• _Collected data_
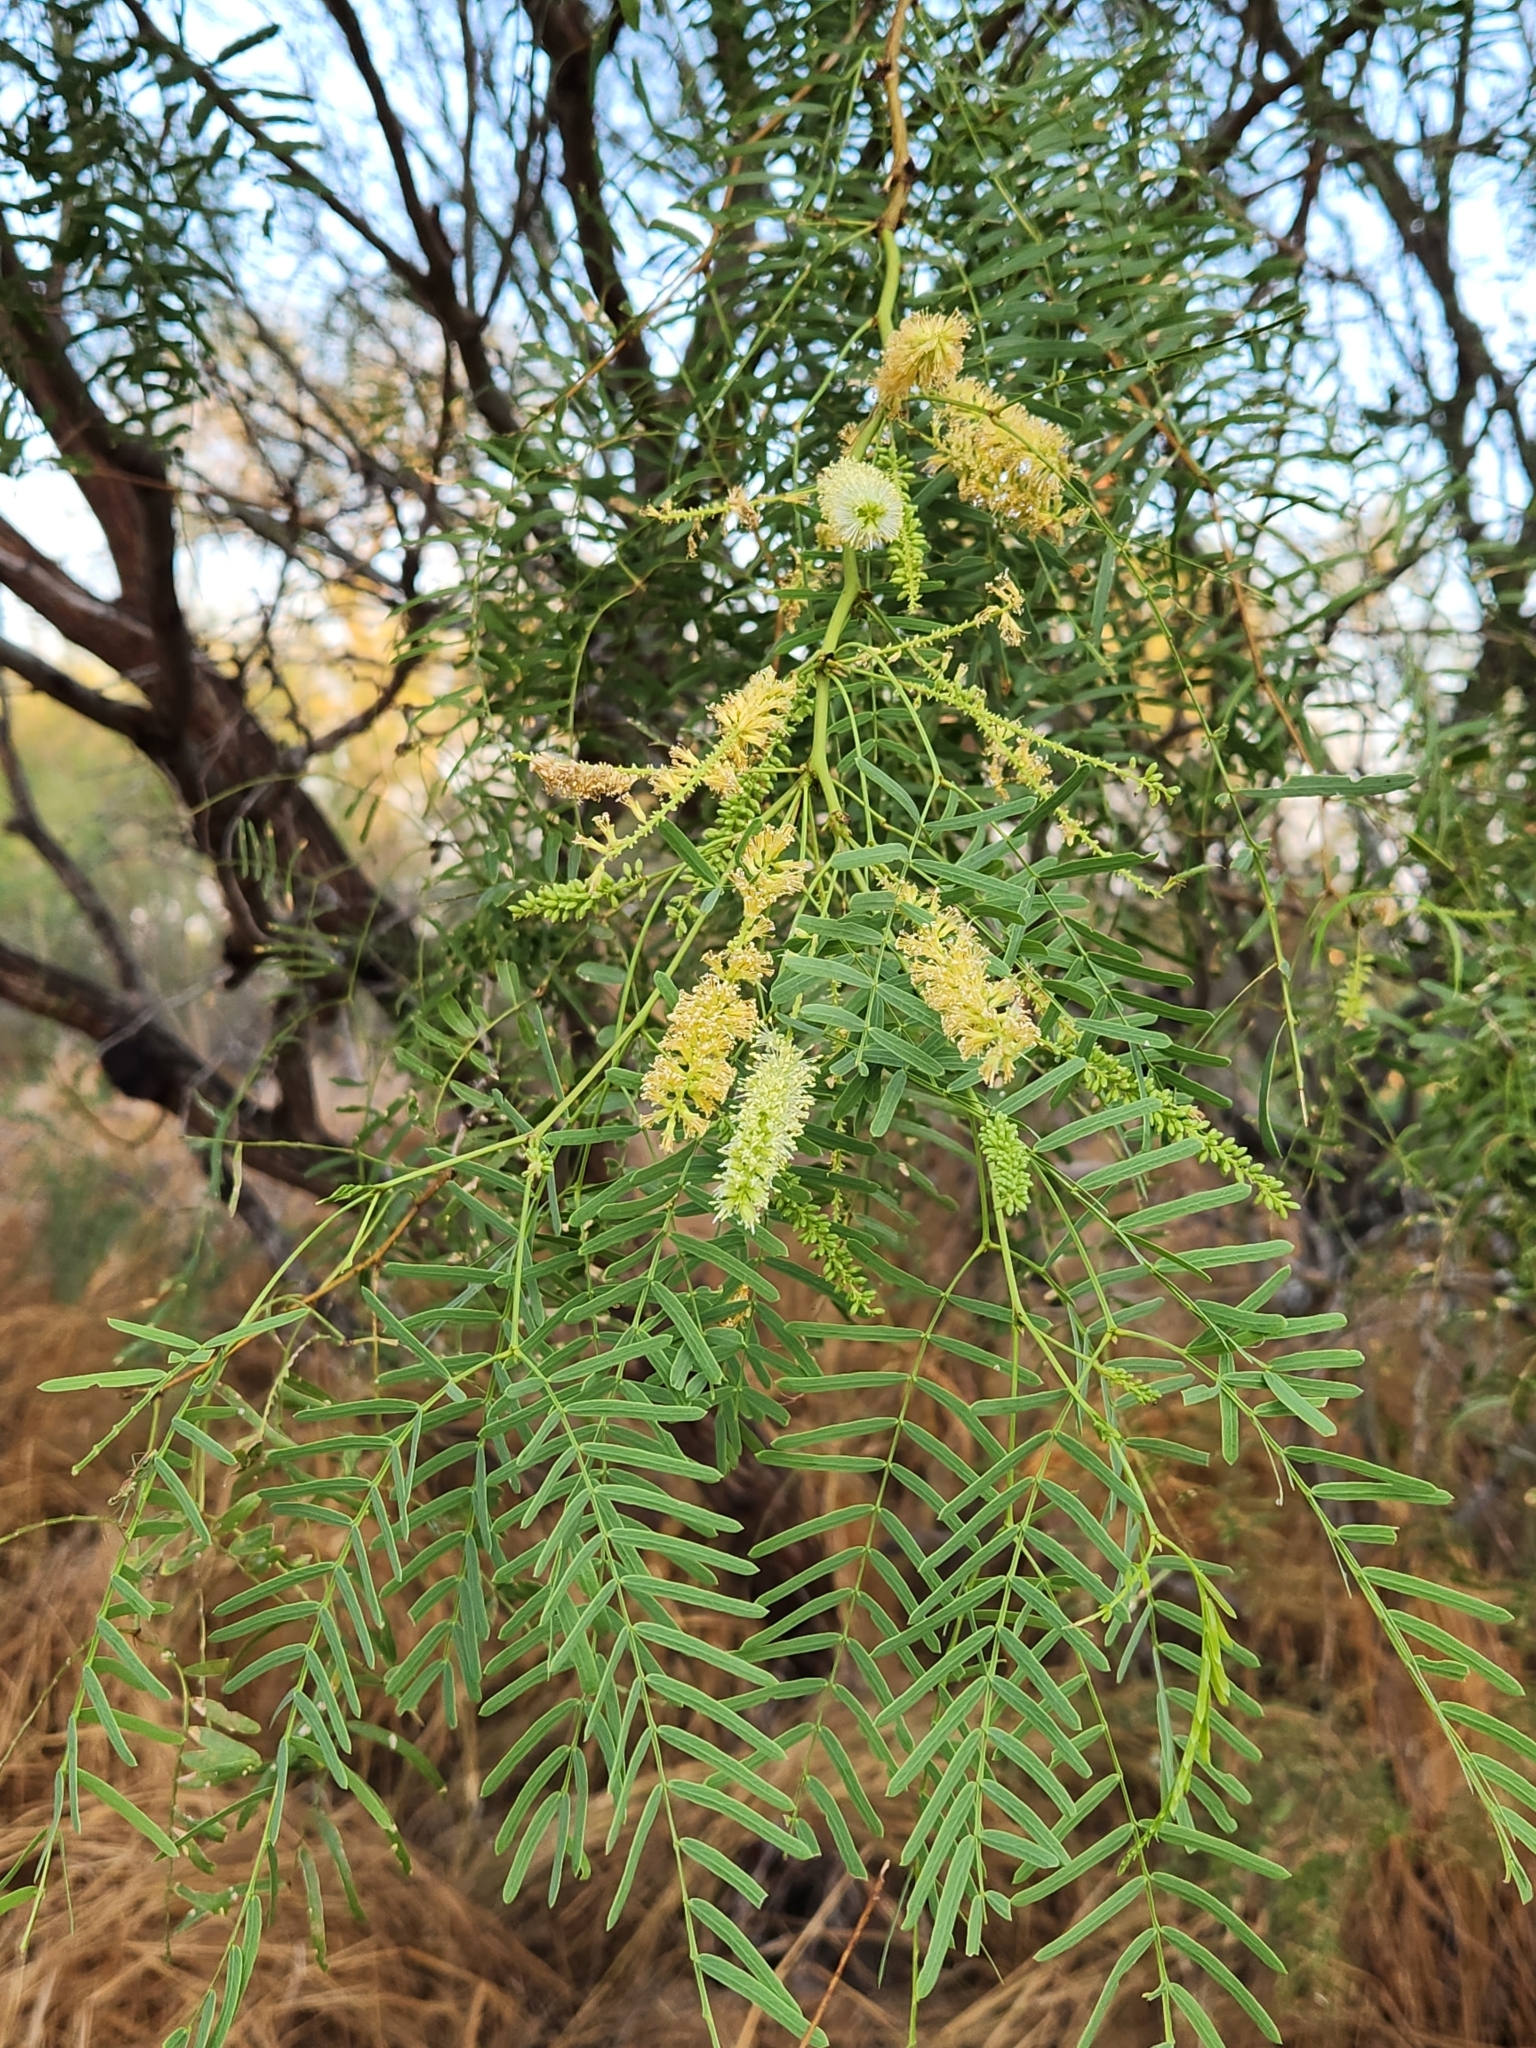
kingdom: Plantae
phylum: Tracheophyta
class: Magnoliopsida
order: Fabales
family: Fabaceae
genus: Prosopis
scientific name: Prosopis glandulosa
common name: Honey mesquite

• _JOB_
Please write out the classification lines for every item above word for word, leaving out the pictures.

• _SOLUTION FOR THIS TASK_
kingdom: Plantae
phylum: Tracheophyta
class: Magnoliopsida
order: Fabales
family: Fabaceae
genus: Prosopis
scientific name: Prosopis glandulosa
common name: Honey mesquite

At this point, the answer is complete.